Le chômage inquiète les chefs d’entreprise
Pour l’homme de la rue, la reprise économique naissante ne se traduit pas par la création de nouveaux emplois, ni par une amélioration des revenus. Les participants au Forum économique de Davos (WEF) craignent le tic-tac de la véritable bombe à retardement que représente le chômage.
L’an dernier, cinq millions de personnes supplémentaires sont venues rejoindre les rangs des chômeurs, qui sont désormais 202 millions à l’échelle mondiale. Dans le même temps, la prospérité ne profite qu’à quelques-uns. L’ONG Oxfam a ainsi calculé que la fortune des 85 personnes les plus riches équivalait à celle de la moitié de la population mondiale.
Le Rapport sur les risques globaux du WEF avait déjà évoqué ce fossé qui se creuse entre nantis et démunis. Mais si les délégués aisés présents à Davos ont reconnu le problème, ils sont moins enthousiastes à y trouver une solution, selon Philip Jennings, secrétaire général de la fédération syndicale internationale, UNI Global Union, qui a son siège à Genève.
«Les bénéfices de la reprise économique ne sont pas répartis; ils gravitent autour de l’élite. Les hommes d’affaires ne vont pas ouvrir volontairement leur portemonnaie», estime le syndicaliste.

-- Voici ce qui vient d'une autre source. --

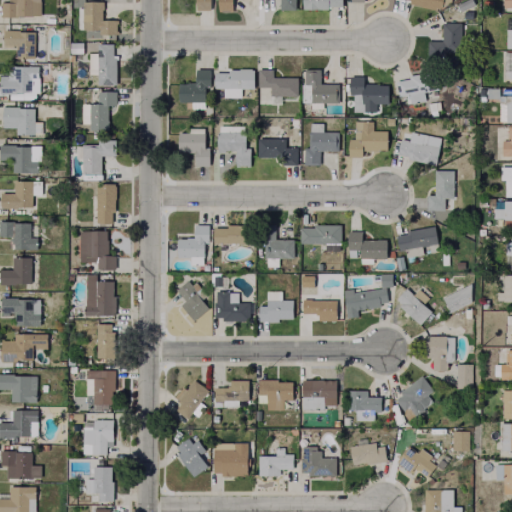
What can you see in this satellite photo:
building: (356, 1)
building: (429, 1)
building: (508, 1)
building: (319, 2)
building: (201, 3)
building: (224, 3)
building: (286, 3)
building: (427, 3)
building: (321, 4)
building: (507, 4)
building: (202, 5)
building: (286, 5)
building: (19, 6)
building: (224, 6)
building: (20, 9)
building: (93, 15)
building: (97, 20)
building: (508, 34)
building: (445, 38)
building: (24, 39)
building: (508, 39)
road: (268, 43)
building: (22, 44)
building: (446, 45)
building: (101, 62)
building: (507, 63)
building: (102, 65)
building: (507, 67)
building: (18, 78)
building: (232, 79)
building: (232, 82)
building: (276, 82)
building: (276, 84)
building: (415, 84)
building: (194, 87)
building: (317, 87)
building: (414, 87)
building: (194, 88)
building: (320, 88)
building: (365, 92)
building: (366, 95)
building: (507, 105)
building: (95, 107)
building: (505, 109)
building: (97, 112)
building: (16, 115)
building: (20, 121)
building: (366, 137)
building: (233, 140)
building: (318, 140)
building: (365, 140)
building: (507, 141)
building: (193, 142)
building: (233, 144)
building: (318, 144)
building: (507, 144)
building: (418, 145)
building: (193, 146)
building: (277, 147)
building: (419, 149)
building: (276, 151)
building: (93, 152)
building: (17, 155)
building: (95, 156)
building: (21, 158)
building: (507, 182)
building: (508, 183)
building: (440, 187)
building: (440, 191)
building: (19, 192)
building: (18, 196)
road: (268, 197)
building: (102, 201)
building: (104, 204)
building: (504, 211)
building: (503, 213)
building: (17, 232)
building: (232, 232)
building: (322, 233)
building: (18, 235)
building: (319, 235)
building: (231, 236)
building: (416, 239)
building: (415, 242)
building: (193, 243)
building: (193, 243)
building: (274, 244)
building: (364, 245)
building: (511, 245)
building: (366, 246)
building: (508, 246)
building: (276, 247)
building: (96, 248)
building: (95, 250)
road: (147, 255)
building: (444, 257)
building: (16, 270)
building: (16, 273)
building: (385, 279)
building: (505, 288)
building: (505, 290)
building: (98, 293)
building: (363, 296)
building: (98, 297)
building: (420, 297)
building: (457, 297)
building: (190, 298)
building: (457, 299)
building: (191, 300)
building: (271, 304)
building: (412, 304)
building: (229, 305)
building: (319, 307)
building: (411, 307)
building: (21, 308)
building: (229, 308)
building: (274, 309)
building: (320, 310)
building: (21, 311)
building: (508, 331)
building: (510, 332)
building: (103, 338)
building: (103, 341)
building: (18, 345)
building: (21, 347)
building: (439, 349)
road: (266, 352)
building: (439, 352)
building: (506, 363)
building: (506, 367)
building: (463, 374)
building: (99, 384)
building: (18, 385)
building: (99, 387)
building: (19, 388)
building: (231, 390)
building: (316, 390)
building: (273, 391)
building: (230, 394)
building: (274, 394)
building: (317, 394)
building: (416, 395)
building: (190, 397)
building: (413, 397)
building: (188, 399)
building: (507, 401)
building: (363, 402)
building: (361, 405)
building: (506, 405)
building: (17, 422)
building: (20, 425)
building: (96, 434)
building: (505, 435)
building: (97, 438)
building: (505, 438)
building: (459, 439)
building: (459, 441)
building: (363, 451)
building: (190, 453)
building: (366, 454)
building: (190, 456)
building: (229, 459)
building: (315, 459)
building: (229, 460)
building: (274, 460)
building: (416, 460)
building: (18, 462)
building: (415, 462)
building: (315, 463)
building: (273, 464)
building: (18, 465)
building: (505, 472)
building: (504, 477)
building: (99, 481)
building: (99, 484)
building: (18, 498)
building: (18, 500)
building: (438, 500)
building: (438, 501)
road: (266, 507)
building: (100, 509)
building: (102, 510)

Une reprise économique durable ne peut se baser que sur une demande des consommateurs stimulée par une amélioration des revenus accordés par les conseils d’administration. Pour y parvenir, le monde des affaires et les gouvernements doivent collaborer pour que plus de gens aient un travail, déclare Philip Jennings.
«Cancer de la société»
Avec quelque 74,5 millions de jeunes âgés de 15 à 24 ans actuellement sans travail, le chômage des jeunes est particulièrement préoccupant, selon l’Organisation internationale du travail (OIT).
«Toute une génération qui n’atteint pas son potentiel constitue un énorme gaspillage qui aura un impact sur l’avenir économique, écrit son directeur général Guy Ryder sur le site du WEF. Dans certains pays, il est possible que cela mène à une augmentation des troubles sociaux qui pourraient déborder dans l’arène politique.»
Le président de la Confédération a pour sa part déclaré aux délégués que le chômage était un «cancer de la société». «Les coûts humains et sociaux sont dramatiques», a constaté Didier Burkhalter, mercredi dans son discours d’ouverture.
Selon l’Organisation international du travail. 202 millions de personnes étaient sans emploi l’an dernier, soit 5 millions de plus qu’en 2012.
Si le climat actuel se poursuit, le BIT estime que le nombre de chômeurs atteindra 215 millions d’ici 2018.
Le phénomène touche durement les jeunes. Selon un rapport que le BIT a publié en janvier, quelque 74,5 millions de jeunes âgés de 15 à 24 ans sont sans travail, soit plus d’un million de plus que l’année précédente.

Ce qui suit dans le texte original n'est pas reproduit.